• [TEXT BLOCK]:
*-*-*

MLJ.save() and restoring with machine() don't work

Hello!

I made a simple XGBoost model with the pipeline below, fitted it with data and tried to save it and then restore it, but when restoring it (even if in the same notebook) I get error on trying to apply predict. Any idea on how to solve it?

XGBC = @load XGBoostClassifier
xgb = XGBC()
ohe = OneHotEncoder()

# Pipeline OneHotEncoder > XGBoost
xgb_pipe = ohe |> xgb

# Setting Target and Features tables:
y, X = unpack(df, ==(:y_label), col->true)

train, test = partition(1:length(y), 0.1, shuffle=true)

xgbm = machine(xgb_pipe, X, y, cache=false)
fit!(xgbm, rows=train, verbosity=0)

MLJ.save("mach_xgb_pipe.jls", xgbm)

# Restoring the model and using for predictions:
mach_restored = machine("mach_xgb_pipe.jls")

yhat = predict_mode(mach_restored , X[test,:])

Error message:

Error: Failed to apply the operation `predict` to the machine machine(:xg_boost_classifier, …), which receives it's data arguments from one or more nodes in a learning network. Possibly, one of these nodes is delivering data that is incompatible with the machine's model.
│ Model (xg_boost_classifier):
│ input_scitype = Unknown
│ target_scitype =Unknown
│ output_scitype =Unknown
│ 
│ Incoming data:
│ arg of predict	scitype
│ -------------------------------------------
│ Node @818 → :one_hot_encoder	Table{AbstractVector{Continuous}}
│ 
│ Learning network sources:
│ source	scitype
│ -------------------------------------------
│ Source @791	Table{Union{AbstractVector{Continuous}, AbstractVector{Multiclass{10}}, AbstractVector{Multiclass{2}}, AbstractVector{Multiclass{89}}, AbstractVector{Multiclass{6}}}}
│ Source @496	AbstractVector{OrderedFactor{2}}
└ @ MLJBase C:\Users\User\.julia\packages\MLJBase\mIaqI\src\composition\learning_networks\nodes.jl:153
XGBoostError: (caller: XGBoosterPredictFromDMatrix)

*-*-*

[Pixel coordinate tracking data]
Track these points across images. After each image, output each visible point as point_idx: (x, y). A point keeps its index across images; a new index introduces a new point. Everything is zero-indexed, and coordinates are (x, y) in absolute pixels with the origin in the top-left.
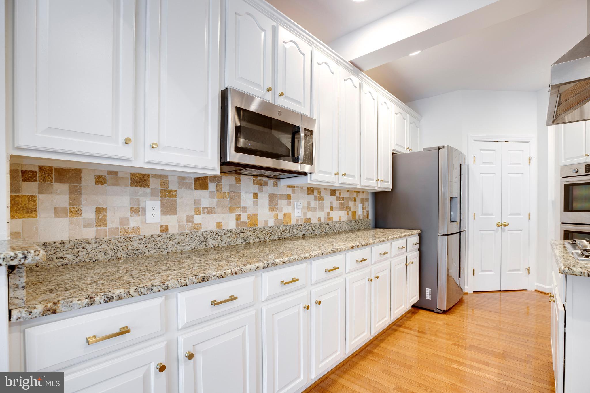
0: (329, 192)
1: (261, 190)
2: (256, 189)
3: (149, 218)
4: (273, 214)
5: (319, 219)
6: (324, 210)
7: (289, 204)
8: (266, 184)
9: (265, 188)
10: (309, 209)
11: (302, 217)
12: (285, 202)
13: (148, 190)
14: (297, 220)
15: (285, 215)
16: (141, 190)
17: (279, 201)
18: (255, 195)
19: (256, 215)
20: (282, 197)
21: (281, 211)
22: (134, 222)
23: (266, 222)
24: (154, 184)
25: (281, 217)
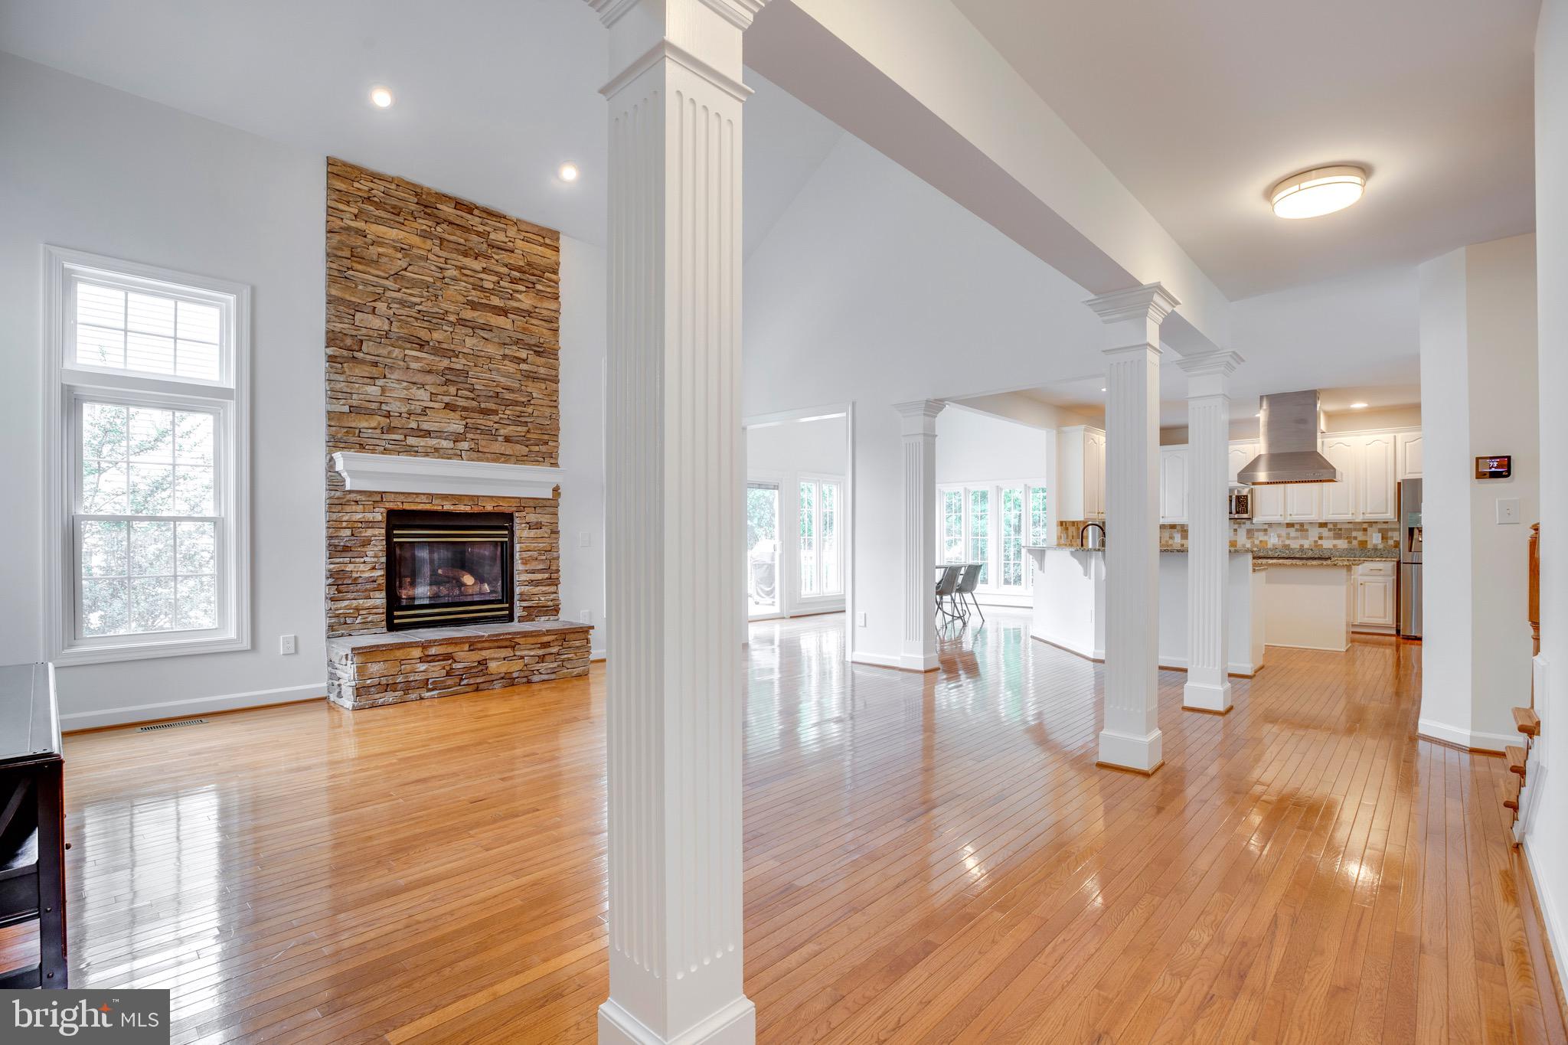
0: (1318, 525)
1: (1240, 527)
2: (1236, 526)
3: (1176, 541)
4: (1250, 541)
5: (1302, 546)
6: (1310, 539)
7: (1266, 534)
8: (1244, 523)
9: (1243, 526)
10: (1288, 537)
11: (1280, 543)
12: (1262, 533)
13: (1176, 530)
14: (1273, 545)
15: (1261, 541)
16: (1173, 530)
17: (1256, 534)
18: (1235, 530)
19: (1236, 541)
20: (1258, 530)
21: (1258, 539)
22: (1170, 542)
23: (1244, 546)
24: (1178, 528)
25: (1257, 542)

*-*-*

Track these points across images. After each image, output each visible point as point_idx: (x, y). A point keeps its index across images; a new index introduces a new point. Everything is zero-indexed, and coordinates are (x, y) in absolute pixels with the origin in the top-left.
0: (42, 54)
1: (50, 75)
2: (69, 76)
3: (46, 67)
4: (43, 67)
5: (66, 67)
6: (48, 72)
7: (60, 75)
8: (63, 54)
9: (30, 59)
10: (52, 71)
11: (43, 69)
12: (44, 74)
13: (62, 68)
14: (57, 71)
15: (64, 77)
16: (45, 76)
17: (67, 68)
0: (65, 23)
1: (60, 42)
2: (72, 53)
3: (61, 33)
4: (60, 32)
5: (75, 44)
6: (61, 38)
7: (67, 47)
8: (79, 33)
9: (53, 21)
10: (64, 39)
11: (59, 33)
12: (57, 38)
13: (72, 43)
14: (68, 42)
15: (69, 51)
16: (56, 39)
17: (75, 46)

*-*-*

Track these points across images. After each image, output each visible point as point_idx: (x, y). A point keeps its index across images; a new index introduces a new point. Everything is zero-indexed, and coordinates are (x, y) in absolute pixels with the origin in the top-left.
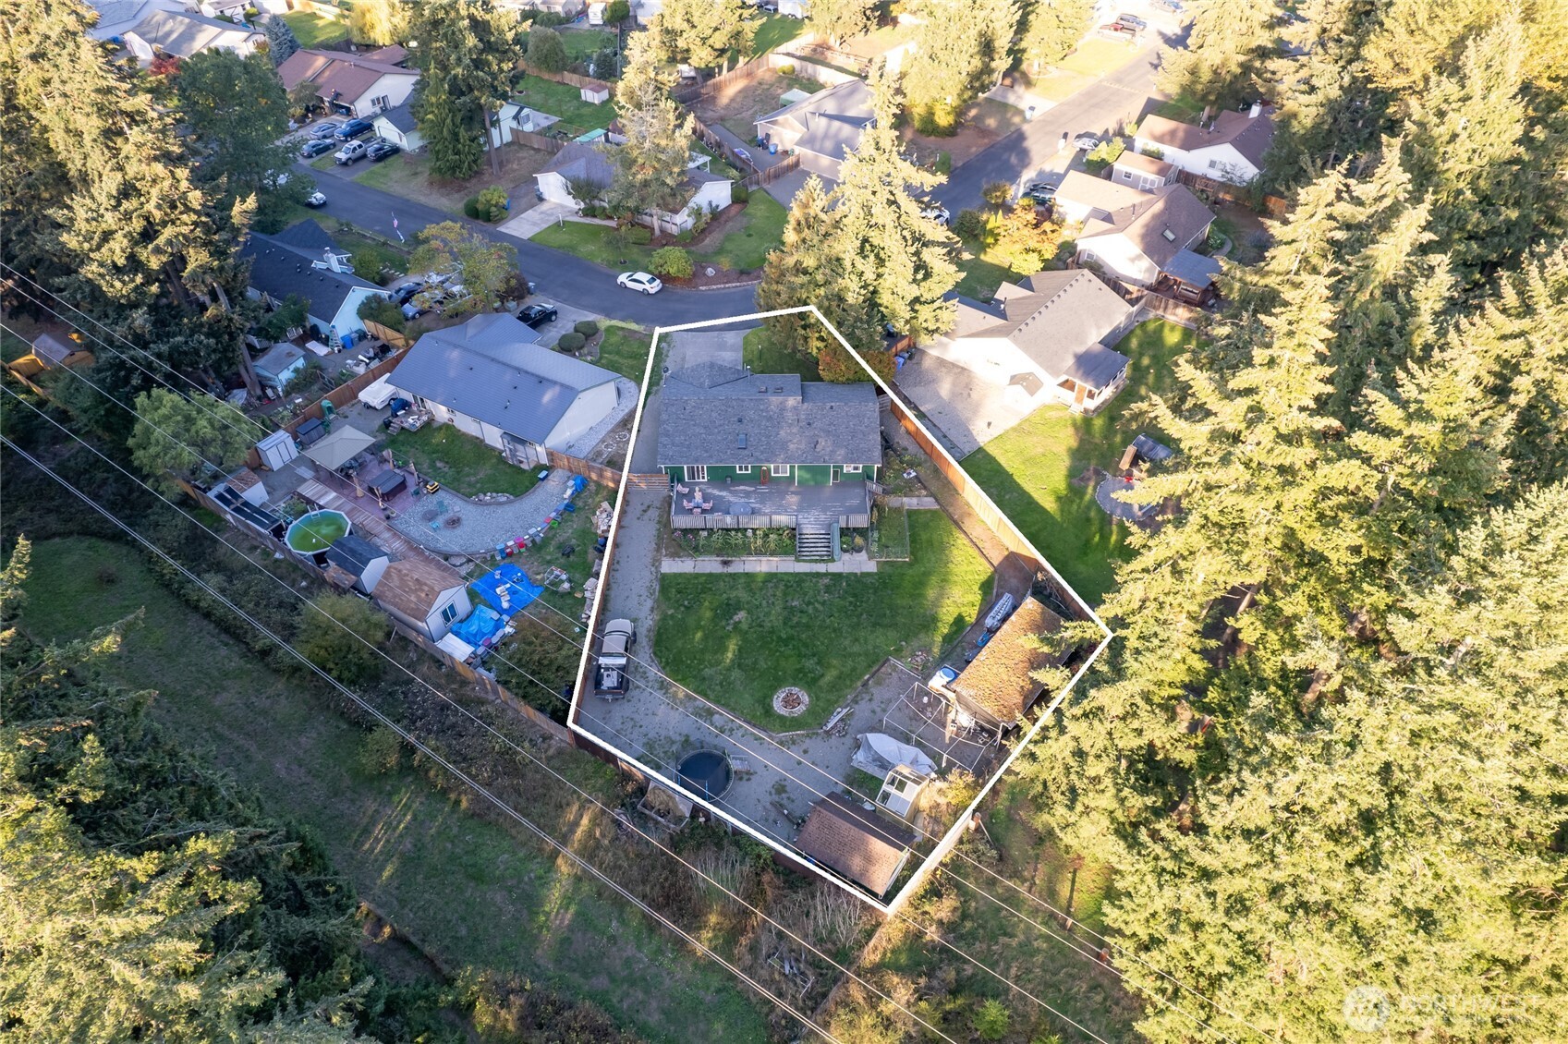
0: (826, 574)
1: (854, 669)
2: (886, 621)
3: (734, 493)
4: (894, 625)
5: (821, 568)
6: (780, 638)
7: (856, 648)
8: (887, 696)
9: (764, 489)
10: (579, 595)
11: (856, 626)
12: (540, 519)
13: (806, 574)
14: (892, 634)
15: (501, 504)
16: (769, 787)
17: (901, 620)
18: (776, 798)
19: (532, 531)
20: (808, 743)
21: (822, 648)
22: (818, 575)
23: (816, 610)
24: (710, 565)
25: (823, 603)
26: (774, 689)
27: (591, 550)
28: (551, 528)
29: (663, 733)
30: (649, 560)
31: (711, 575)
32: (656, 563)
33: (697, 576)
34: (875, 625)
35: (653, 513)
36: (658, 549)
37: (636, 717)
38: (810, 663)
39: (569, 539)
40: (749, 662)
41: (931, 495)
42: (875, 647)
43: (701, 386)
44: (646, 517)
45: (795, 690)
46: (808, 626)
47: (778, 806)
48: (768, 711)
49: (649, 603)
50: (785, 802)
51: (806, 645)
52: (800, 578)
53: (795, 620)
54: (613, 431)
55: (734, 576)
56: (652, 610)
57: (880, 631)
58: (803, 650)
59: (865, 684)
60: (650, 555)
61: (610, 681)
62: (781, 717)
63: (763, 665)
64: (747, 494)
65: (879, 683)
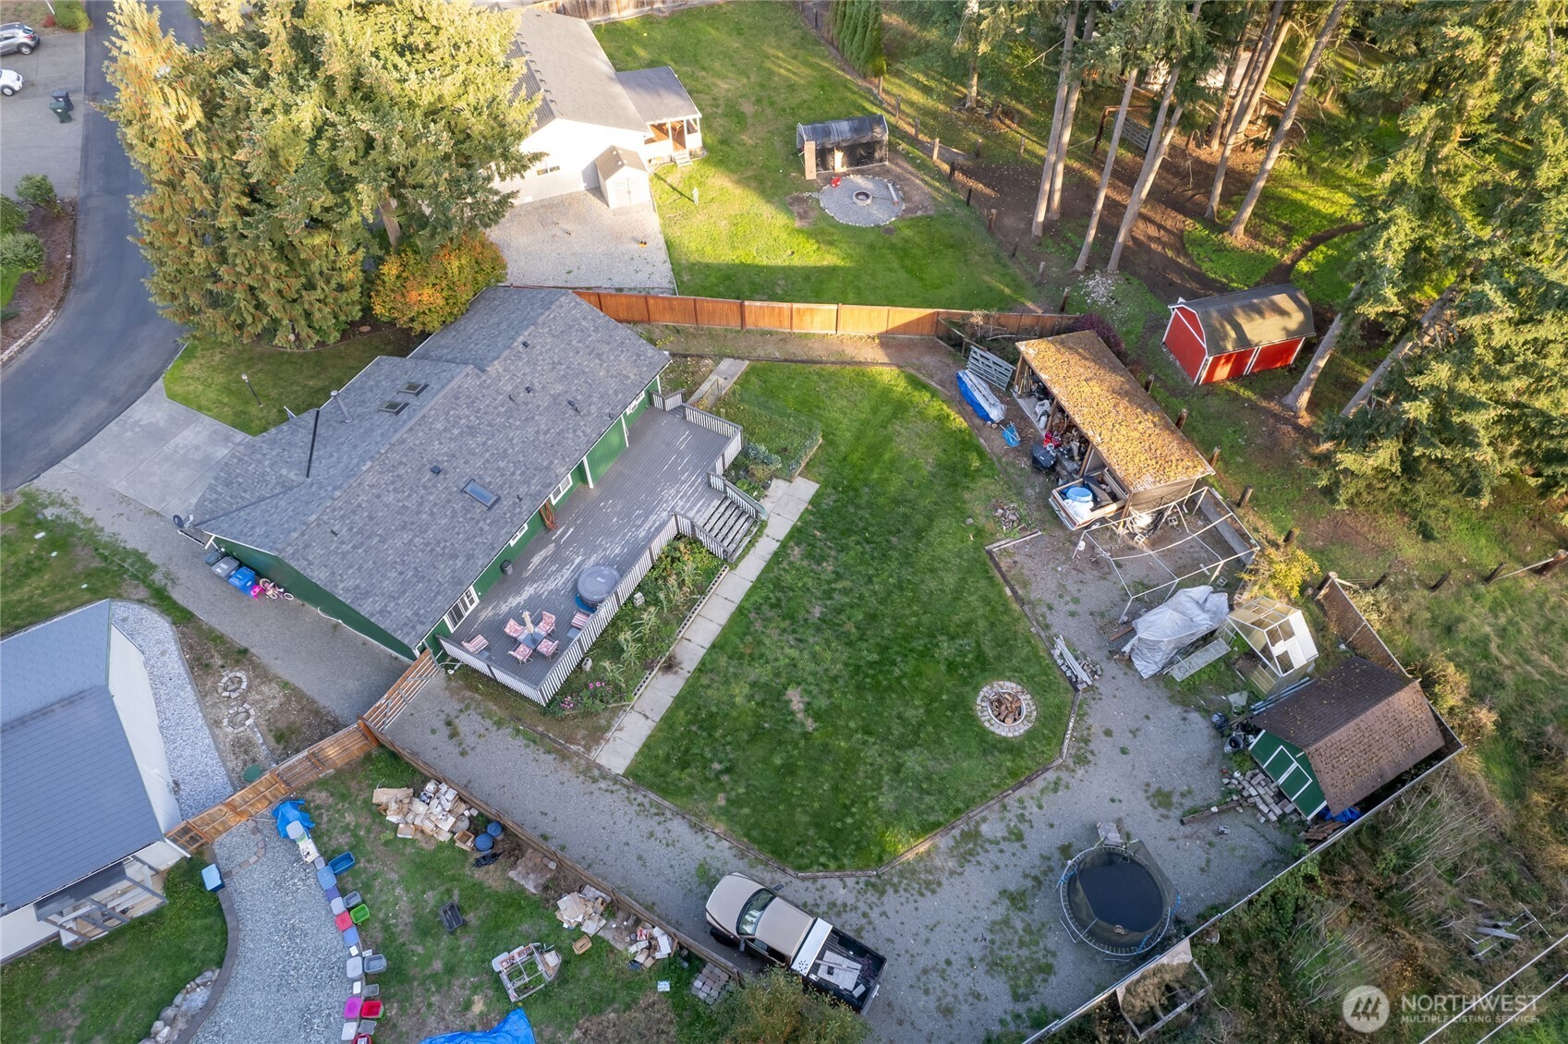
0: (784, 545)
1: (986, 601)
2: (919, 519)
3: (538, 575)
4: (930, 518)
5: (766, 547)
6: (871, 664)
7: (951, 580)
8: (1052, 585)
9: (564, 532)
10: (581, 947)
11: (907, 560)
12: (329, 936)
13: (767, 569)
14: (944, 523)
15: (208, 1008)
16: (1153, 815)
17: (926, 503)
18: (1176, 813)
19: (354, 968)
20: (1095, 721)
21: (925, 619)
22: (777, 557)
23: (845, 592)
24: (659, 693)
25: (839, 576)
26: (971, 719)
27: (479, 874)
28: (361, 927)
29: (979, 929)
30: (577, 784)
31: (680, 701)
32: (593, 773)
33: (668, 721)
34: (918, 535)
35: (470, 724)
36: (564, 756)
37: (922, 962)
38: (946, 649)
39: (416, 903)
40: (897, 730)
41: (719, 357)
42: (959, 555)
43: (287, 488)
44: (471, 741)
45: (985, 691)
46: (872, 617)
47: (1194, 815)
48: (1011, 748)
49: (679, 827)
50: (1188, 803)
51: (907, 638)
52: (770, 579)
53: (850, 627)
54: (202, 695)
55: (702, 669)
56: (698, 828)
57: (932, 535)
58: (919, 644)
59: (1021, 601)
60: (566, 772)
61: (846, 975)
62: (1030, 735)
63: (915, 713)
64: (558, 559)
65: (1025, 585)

*-*-*

• [EXERCISE DESCRIPTION]: Decide whether each statement agrees with the forum post about MLJ.save(), answering yes or no and quoting the words of the post that decide it: (a) the fitted machine is saved to a file named mach_xgb_pipe.jls; (b) the error appears only when the model is restored in a different notebook; (c) the machine is fitted with verbosity set to 0.

• [RESULT FOR THIS TASK]:
(a) Yes: "MLJ.save("mach_xgb_pipe.jls", xgbm)"
(b) No: "when restoring it (even if in the same notebook) I get error on trying to apply predict"
(c) Yes: "fit!(xgbm, rows=train, verbosity=0)"